AUTHOR OF "A MODEL VILLAGE AND OTHER PAPERS,"
"TRAVELS IN EUROPE AND AMERICA," ETC.
CLEVELAND
THE BURROWS BROTHERS COMPANY
1905
TO MY WIFE SARAH KNOWLES BOLTON AND MY SON
CHARLES KNOWLES BOLTON
INTRODUCTION
This volume was ready for publication when my husband died, October
23, 1901. In it, in connection with a love story and some foreign travel,
he strove to show how necessary capital and labor are to each other. He
had always been a friend to labor, and there were no more sincere
mourners at his funeral than the persons he employed. He believed
capital should be conciliatory and helpful, and co-operate with labor in
the most friendly manner, without either party being arrogant or
indifferent.
Mr. Bolton took the deepest interest in all civic problems, and it is a
comfort to those who loved him that his book, "A Model Village and
Other Papers," came from the press a few days before his death.
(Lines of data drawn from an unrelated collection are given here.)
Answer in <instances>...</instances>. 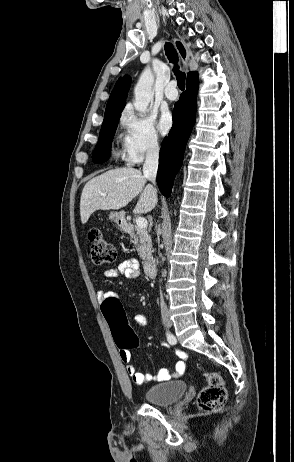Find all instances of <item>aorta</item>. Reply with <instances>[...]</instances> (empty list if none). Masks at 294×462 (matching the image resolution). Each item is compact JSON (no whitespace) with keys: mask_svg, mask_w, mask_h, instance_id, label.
Segmentation results:
<instances>
[{"mask_svg":"<svg viewBox=\"0 0 294 462\" xmlns=\"http://www.w3.org/2000/svg\"><path fill=\"white\" fill-rule=\"evenodd\" d=\"M154 83V76L150 68H146L134 88V107L137 111L145 113L150 101L153 99L152 86Z\"/></svg>","mask_w":294,"mask_h":462,"instance_id":"762f6f07","label":"aorta"}]
</instances>
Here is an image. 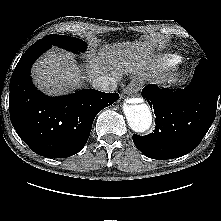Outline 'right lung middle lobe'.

He had
hoped after finishing a book of travel, having crossed the ocean many
times and been in many lands, and doing some other active work in
public life, to take a trip around the world and rest, but rest came in
another way.
Sarah K. Bolton
Cleveland, Ohio.
PREFACE
Mr. W.D. Howells, in reply to a literary society in Ashtabula County,
Ohio, said that most people had within their personal experience one
book.
I have often quoted Howells's words to my best friend, who has written
a score of books, and the answer as frequently comes, "Why not write a
book yourself?" Encouraged by Howells's belief, and stimulated by the
accepted challenge of my friend, to whom I promised a completed book
in twelve months, I found time during a very busy year to pencil the
chapters that follow. Most of the book was written while waiting at
stations, or on the cars, and in hotels, using the spare moments of an
eight-months' lecture season, and the four months at home occupied by
business.
I am aware that some critics decry a novel written with a purpose.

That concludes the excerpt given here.